UCLA alumnus Nathan Myhrvold has just joined an elite group: graduation commencement speakers that have ignited controversy simply by being chosen to speak.
A strongly worded opinion column in today’s Daily Bruin student newspaper slams the choice of the Intellectual Ventures co-founder and former Microsoft technology chief and research scientist to speak at the UCLA College of Letters and Science graduation. The op-ed piece calls Intellectual Ventures “the world’s biggest ‘patent troll,'” and Myhrvold himself, “another in a long line of white, male commencement speakers who certainly knows how to run a profitable business, but doesn’t mind doing it at the expense of the industry that made him who he is.”

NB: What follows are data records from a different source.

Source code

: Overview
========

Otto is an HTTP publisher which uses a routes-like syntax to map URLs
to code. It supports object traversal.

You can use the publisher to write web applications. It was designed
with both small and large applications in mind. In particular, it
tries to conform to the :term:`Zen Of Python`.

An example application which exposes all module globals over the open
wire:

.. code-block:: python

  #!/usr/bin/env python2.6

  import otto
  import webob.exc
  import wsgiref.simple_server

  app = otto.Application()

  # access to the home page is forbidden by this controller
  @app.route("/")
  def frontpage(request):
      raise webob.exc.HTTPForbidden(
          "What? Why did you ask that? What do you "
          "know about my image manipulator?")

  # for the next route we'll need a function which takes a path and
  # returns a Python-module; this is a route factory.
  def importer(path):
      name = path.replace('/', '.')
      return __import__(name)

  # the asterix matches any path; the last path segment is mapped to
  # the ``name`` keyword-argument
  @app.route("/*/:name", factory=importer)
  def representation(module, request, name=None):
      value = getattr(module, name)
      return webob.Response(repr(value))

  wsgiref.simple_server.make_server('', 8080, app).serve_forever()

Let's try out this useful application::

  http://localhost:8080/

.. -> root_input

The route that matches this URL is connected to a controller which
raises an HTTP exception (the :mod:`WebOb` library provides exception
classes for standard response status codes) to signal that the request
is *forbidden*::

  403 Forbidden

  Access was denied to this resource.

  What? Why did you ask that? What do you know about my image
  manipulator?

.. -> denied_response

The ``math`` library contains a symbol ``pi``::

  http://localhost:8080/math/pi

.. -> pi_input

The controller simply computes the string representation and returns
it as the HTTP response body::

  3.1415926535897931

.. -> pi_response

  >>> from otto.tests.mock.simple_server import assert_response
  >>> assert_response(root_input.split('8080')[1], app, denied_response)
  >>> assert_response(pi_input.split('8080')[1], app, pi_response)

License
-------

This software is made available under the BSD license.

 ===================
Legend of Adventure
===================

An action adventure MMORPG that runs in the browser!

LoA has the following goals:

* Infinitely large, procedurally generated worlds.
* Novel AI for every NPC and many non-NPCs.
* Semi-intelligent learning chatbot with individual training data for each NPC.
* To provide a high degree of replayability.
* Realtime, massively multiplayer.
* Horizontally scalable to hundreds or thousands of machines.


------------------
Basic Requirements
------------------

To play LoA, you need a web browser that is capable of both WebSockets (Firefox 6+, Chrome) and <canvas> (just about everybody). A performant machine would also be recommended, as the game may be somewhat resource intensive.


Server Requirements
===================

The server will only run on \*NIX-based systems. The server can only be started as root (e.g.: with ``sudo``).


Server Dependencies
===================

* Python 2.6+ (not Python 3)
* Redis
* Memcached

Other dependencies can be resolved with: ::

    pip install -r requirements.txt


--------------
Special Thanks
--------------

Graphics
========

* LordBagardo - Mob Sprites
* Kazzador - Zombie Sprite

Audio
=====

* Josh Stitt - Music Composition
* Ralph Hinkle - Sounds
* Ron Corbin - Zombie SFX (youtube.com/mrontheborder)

Writer Ara Sirinian, while acknowledging Myhrvold is an “extremely accomplished person” who would “certainly be able to deliver a good speech,” says Myhrvold’s choice is indicative of a greater problem for UCLA: Not enough student voice in the selection of commencement speakers.
Myhrvold’s Intellectual Ventures isn’t a stranger to criticism for its approach to acquiring, holding and licensing patents. But it might be the first time Myhrvold himself has been caught up in the commencement speaker selection buzzsaw, one that frequently threatens to slice and dice politicians, entertainers and business leaders for either being too controversial or, in the case of Salesforce.com’s Marc Benioff at the University of California at Berkeley, too “safe.”
UCLA’s graduation ceremony, with Myhrvold’s speech, is set for June 12.